VAN BUREN, Mo. (AP) — A young Missouri lawmaker who promised a "fresh approach" and denounced "reckless spending in Washington" won the Republican nomination Saturday to replace resigned U.S. Rep. Jo Ann Emerson.
State Rep. Jason Smith (R-Dist. 150)) prevailed after six rounds of voting by an 84-person committee of local Republican leaders and immediately became the favorite in a June 4 special election in the GOP-leaning 8th District.
"We're going to win this seat," Smith declared to the applause of fellow Republicans after accepting the nomination.
"The fiscal responsibility in Washington, D.C., is what's destroying our country, and we've got to take control of it and get it back," he added.
At age 32, Smith would be one of the younger members of Congress, but he already has plenty of experience as a lawmaker. Smith won a special election to the Missouri House of Representatives in November 2005 and, because of term limits, is now one of the most senior members of the chamber. After serving as majority party whip, his colleagues elected him in January as House speaker pro tem — the No. 2 ranking position.

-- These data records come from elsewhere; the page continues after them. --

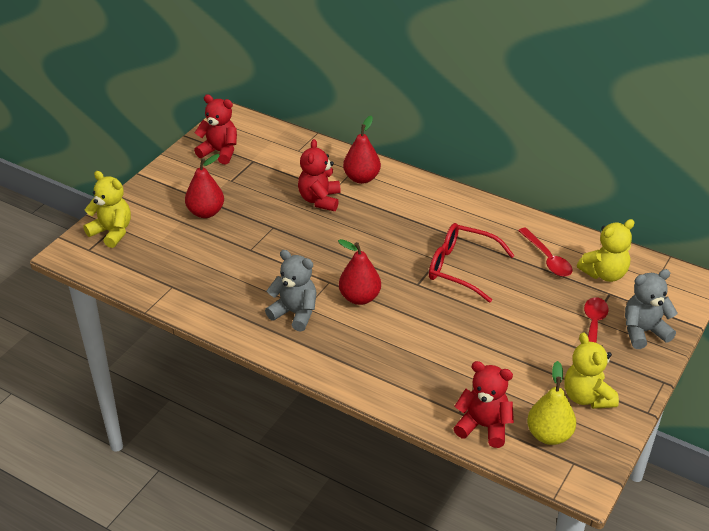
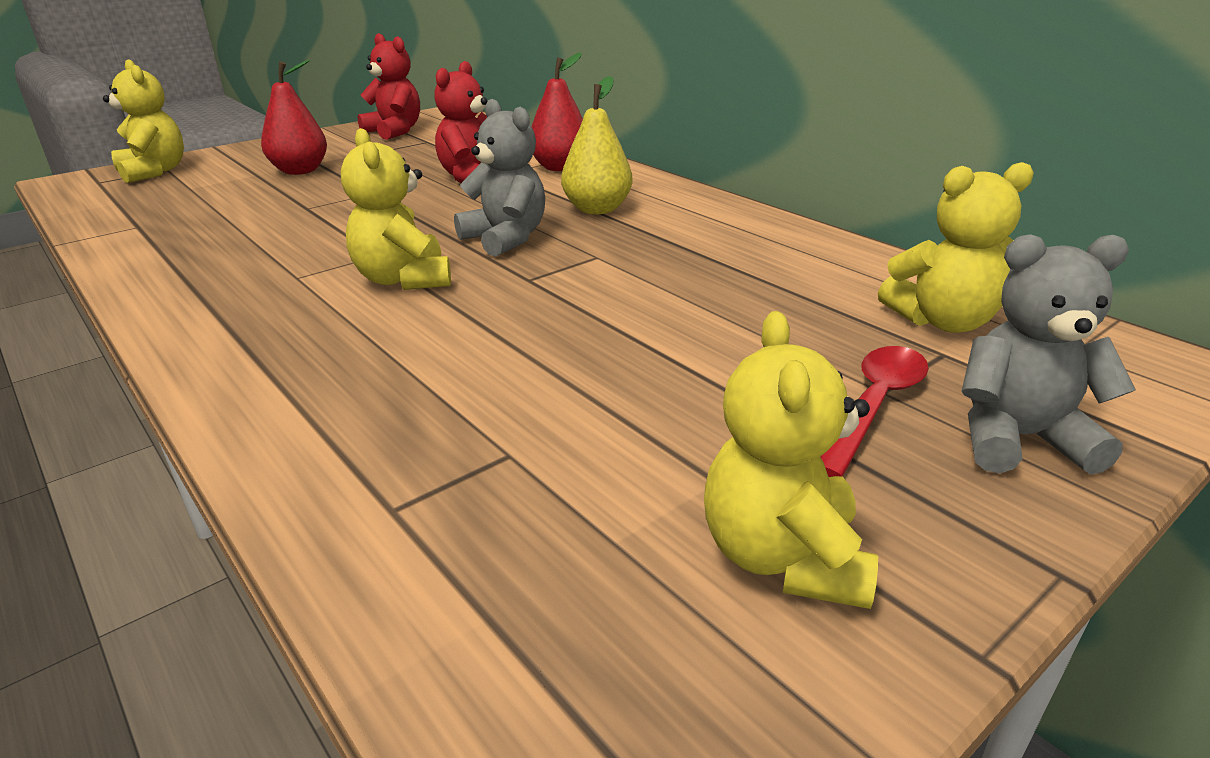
camera: 20 degrees right, 10 degrees down
(295, 313) = (268, 281): grey teddy bear -> grey teddy bear (505, 239)
(359, 298) = (404, 279): red pear -> yellow teddy bear
(461, 268) = (631, 271): red glasses -> none
(483, 426) = (422, 561): red teddy bear -> none
(547, 259) = (819, 284): red spoon -> none
(549, 435) = (597, 639): yellow pear -> yellow pear (597, 209)

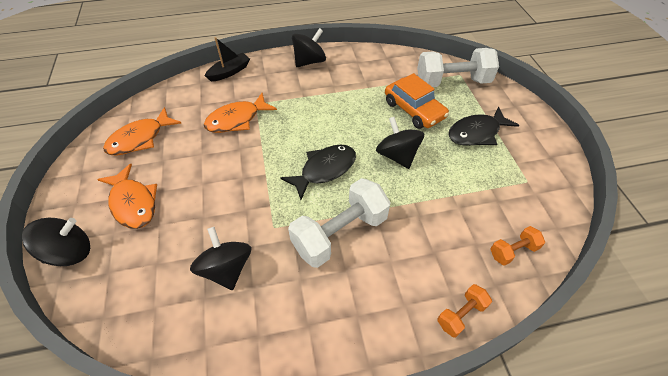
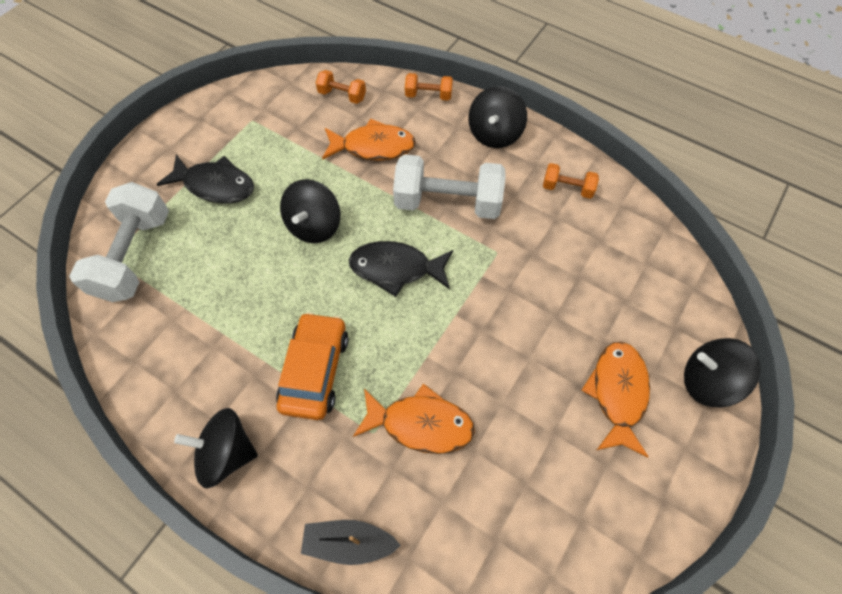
camera: 135 degrees left, 10 degrees up
(140, 138) = (562, 501): orange fish -> orange fish (373, 147)
(226, 269) = (566, 248): black spinning top -> black spinning top (494, 134)
(263, 324) = (567, 188): none -> orange dumbbell
(414, 110) = (225, 258): orange car -> orange car (315, 370)
(452, 82) = (134, 256): white dumbbell -> white dumbbell turned 60 degrees clockwise

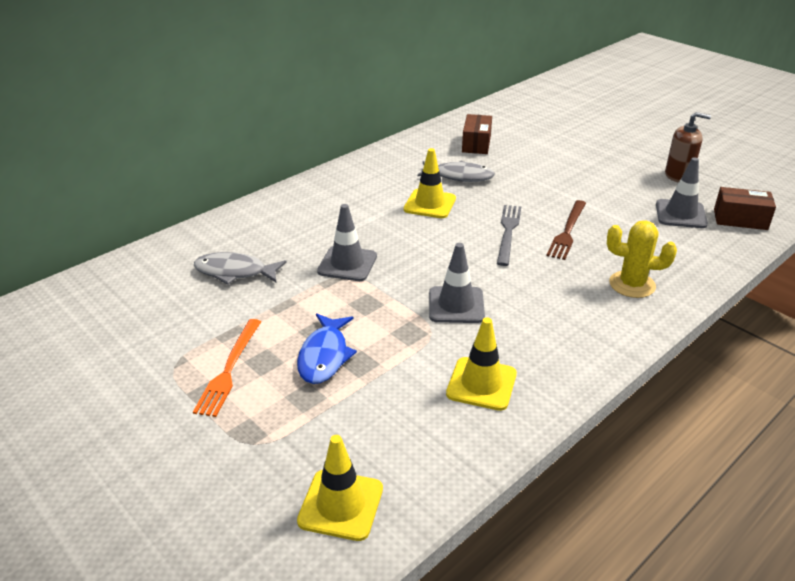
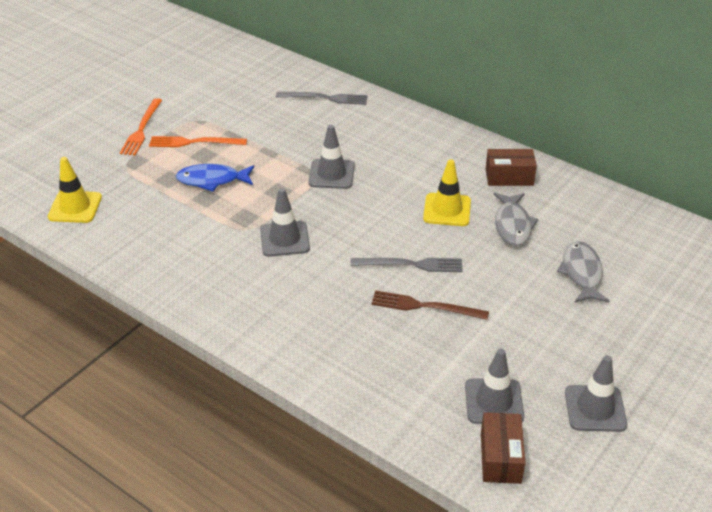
camera: 80 degrees right, 5 degrees up
(165, 424) = (142, 129): none -> orange fork
(191, 255) = (325, 98): none -> grey fork
(235, 272) = (307, 122): grey fish -> grey fish (582, 273)
(476, 144) = (596, 232): brown box -> brown box (509, 177)
(481, 384) = (187, 259): yellow traffic cone -> none
(632, 284) = (338, 351): yellow cactus -> none
(678, 175) = (595, 408): brown soap dispenser -> grey traffic cone

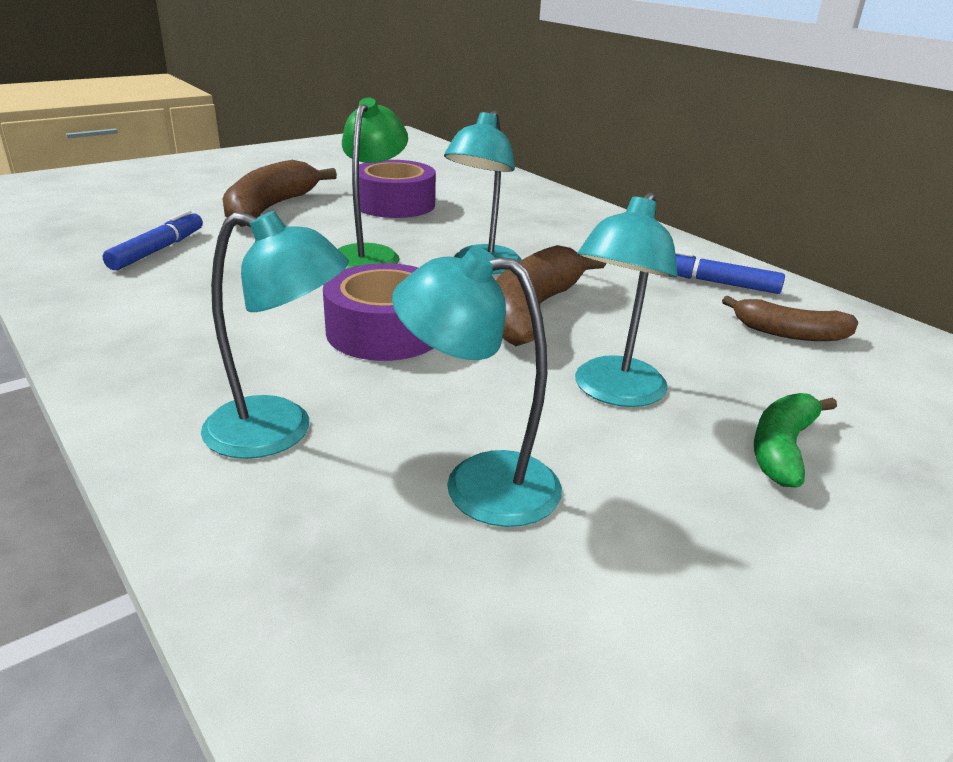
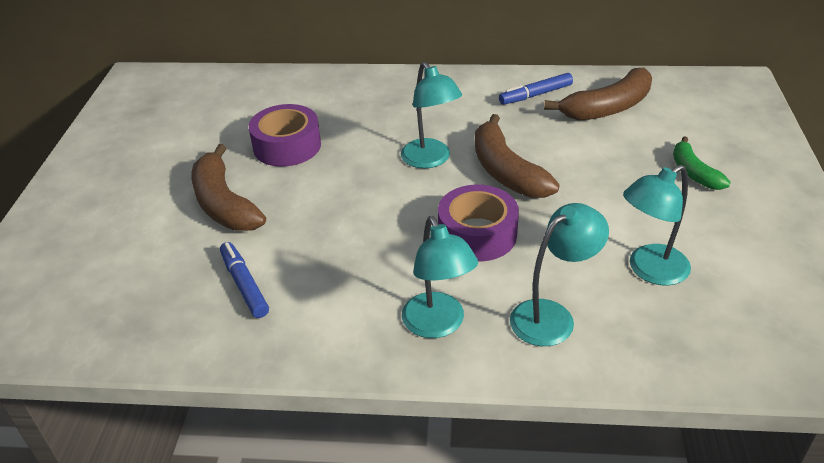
camera: 45 degrees left, 10 degrees up
(370, 254) = (363, 194): green lamp -> none
(613, 392) = (611, 191): turquoise lamp -> turquoise lamp (438, 325)
(789, 333) = (607, 108): brown banana -> brown banana, size x1.65

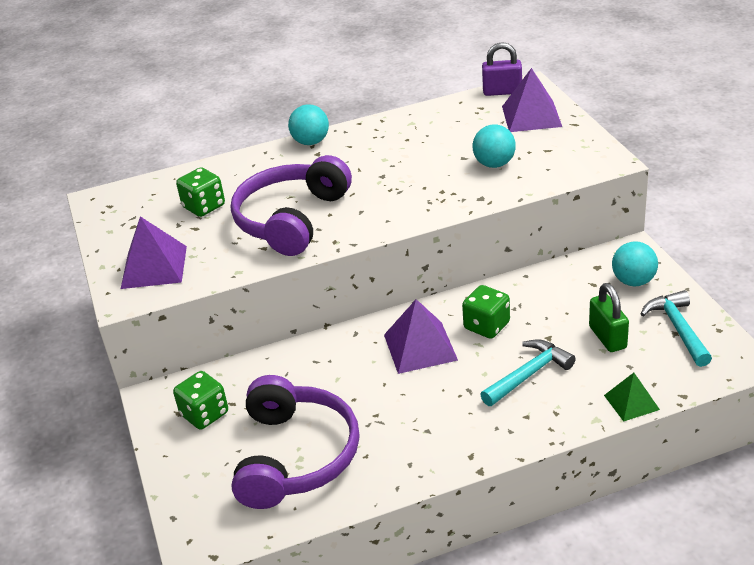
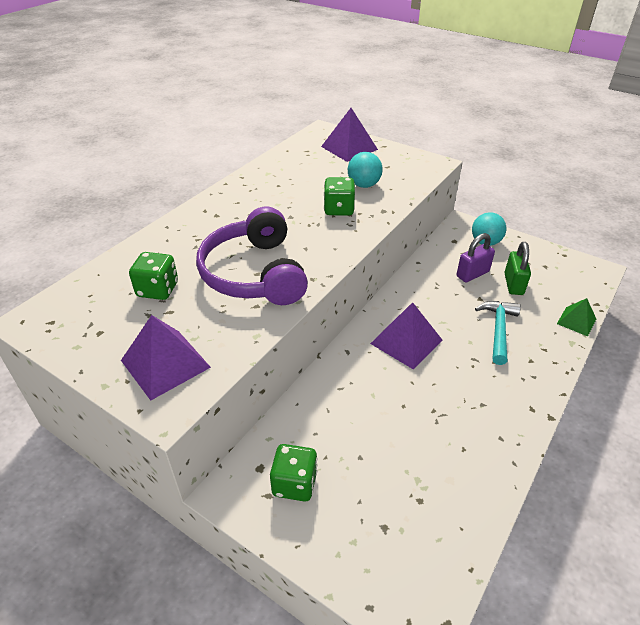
camera: 40 degrees left, 5 degrees up
(296, 456) = (412, 479): purple headphones -> none
(311, 142) = (200, 208): turquoise ball -> none
(486, 326) = (433, 307): green dice -> green dice (339, 209)
(502, 92) = (309, 137): purple padlock -> purple padlock (472, 274)
(607, 337) = (513, 284): green padlock -> green padlock turned 60 degrees clockwise
(678, 328) = (543, 262): turquoise hammer -> none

On Saturday, he defeated nine other GOP candidates, including Lt. Gov. Peter Kinder, former state Sen. Jason Crowell and former state party Chairman Lloyd Smith, who had been Emerson's chief of staff.
Missouri's 8th Congressional District is one of three vacant seats in the nation, but it's the only one where party leaders — not voters — are choosing the candidates. Democrats are to select their nominee next weekend.
Emerson, 62, resigned Jan. 22 to become president and CEO of the National Rural Electric Cooperative Association, ending a 32-year run of family representation in Congress. Her late husband, Republican Rep. Bill Emerson, first won the seat in 1980 and served until he died of lung cancer in June 1996. Jo Ann Emerson then won an election to succeed her husband and rarely faced a formidable challenge thereafter.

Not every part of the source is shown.